(Source material)

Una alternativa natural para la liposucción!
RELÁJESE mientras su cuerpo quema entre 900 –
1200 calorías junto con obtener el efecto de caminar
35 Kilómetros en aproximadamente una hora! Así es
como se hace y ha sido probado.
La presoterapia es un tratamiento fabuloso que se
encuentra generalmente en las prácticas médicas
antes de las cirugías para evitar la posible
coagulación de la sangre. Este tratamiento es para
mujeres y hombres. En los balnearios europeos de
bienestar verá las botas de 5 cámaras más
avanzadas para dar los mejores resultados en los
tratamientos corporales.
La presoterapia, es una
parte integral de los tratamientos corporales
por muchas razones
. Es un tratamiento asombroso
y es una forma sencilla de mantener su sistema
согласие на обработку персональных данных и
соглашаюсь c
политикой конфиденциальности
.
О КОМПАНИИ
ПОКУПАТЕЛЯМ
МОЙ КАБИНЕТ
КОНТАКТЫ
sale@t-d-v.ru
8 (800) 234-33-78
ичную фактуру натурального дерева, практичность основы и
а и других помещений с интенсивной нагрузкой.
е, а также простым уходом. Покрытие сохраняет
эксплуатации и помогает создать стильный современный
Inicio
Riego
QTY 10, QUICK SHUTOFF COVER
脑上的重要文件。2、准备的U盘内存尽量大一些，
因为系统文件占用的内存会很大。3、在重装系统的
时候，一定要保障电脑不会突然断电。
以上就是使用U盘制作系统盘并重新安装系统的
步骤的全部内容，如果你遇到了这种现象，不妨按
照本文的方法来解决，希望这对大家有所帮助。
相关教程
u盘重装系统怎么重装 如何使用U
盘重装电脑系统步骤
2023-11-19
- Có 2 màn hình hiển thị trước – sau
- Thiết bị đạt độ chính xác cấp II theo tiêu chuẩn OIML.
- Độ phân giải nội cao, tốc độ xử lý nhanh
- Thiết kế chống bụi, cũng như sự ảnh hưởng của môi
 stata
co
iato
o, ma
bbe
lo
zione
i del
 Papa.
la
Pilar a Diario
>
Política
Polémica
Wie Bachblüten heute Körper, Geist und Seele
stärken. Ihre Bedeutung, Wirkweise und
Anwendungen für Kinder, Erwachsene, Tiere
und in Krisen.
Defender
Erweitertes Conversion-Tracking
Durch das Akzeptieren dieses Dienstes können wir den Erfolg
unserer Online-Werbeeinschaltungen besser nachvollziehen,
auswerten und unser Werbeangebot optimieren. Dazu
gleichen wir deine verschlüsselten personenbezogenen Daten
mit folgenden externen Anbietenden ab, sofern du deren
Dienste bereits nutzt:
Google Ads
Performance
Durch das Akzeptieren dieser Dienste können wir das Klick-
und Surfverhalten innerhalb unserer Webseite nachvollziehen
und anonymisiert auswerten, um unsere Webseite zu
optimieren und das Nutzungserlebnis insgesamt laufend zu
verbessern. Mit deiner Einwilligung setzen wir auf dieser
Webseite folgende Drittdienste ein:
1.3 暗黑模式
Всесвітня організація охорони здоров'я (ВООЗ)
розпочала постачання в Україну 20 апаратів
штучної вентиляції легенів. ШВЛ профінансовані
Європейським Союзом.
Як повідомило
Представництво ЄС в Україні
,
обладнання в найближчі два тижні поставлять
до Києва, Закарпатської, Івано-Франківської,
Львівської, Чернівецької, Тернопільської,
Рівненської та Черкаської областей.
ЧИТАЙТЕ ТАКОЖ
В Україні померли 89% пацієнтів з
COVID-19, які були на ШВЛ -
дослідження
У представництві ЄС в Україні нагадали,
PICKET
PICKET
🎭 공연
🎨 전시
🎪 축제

(End Source material)

- [Task brief]:
What are the lines from the one with "COVID-19, які були" through the last line of the records above? Quote them exactly and add nothing.

- [Solution for this exercise]:
COVID-19, які були на ШВЛ -
дослідження
У представництві ЄС в Україні нагадали,
PICKET
PICKET
🎭 공연
🎨 전시
🎪 축제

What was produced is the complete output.